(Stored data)
········

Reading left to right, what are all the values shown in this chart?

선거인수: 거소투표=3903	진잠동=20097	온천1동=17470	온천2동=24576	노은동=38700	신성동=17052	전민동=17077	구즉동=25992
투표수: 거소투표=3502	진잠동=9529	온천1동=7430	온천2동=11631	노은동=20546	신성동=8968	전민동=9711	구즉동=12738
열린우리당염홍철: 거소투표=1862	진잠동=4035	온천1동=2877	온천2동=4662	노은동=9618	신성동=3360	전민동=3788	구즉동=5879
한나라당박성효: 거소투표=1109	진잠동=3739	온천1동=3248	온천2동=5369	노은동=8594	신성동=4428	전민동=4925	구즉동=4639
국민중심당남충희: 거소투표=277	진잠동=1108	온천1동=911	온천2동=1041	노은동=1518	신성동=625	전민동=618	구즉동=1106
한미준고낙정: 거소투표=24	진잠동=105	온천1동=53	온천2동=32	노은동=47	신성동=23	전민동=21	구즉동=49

········

- **What to produce**
Reproduce all of the records above, substituting "graph" for every occurrence of "chart" and leaving everything else unchanged.

- **Written answer**
Reading left to right, what are all the values shown in this graph?

선거인수: 거소투표=3903	진잠동=20097	온천1동=17470	온천2동=24576	노은동=38700	신성동=17052	전민동=17077	구즉동=25992
투표수: 거소투표=3502	진잠동=9529	온천1동=7430	온천2동=11631	노은동=20546	신성동=8968	전민동=9711	구즉동=12738
열린우리당염홍철: 거소투표=1862	진잠동=4035	온천1동=2877	온천2동=4662	노은동=9618	신성동=3360	전민동=3788	구즉동=5879
한나라당박성효: 거소투표=1109	진잠동=3739	온천1동=3248	온천2동=5369	노은동=8594	신성동=4428	전민동=4925	구즉동=4639
국민중심당남충희: 거소투표=277	진잠동=1108	온천1동=911	온천2동=1041	노은동=1518	신성동=625	전민동=618	구즉동=1106
한미준고낙정: 거소투표=24	진잠동=105	온천1동=53	온천2동=32	노은동=47	신성동=23	전민동=21	구즉동=49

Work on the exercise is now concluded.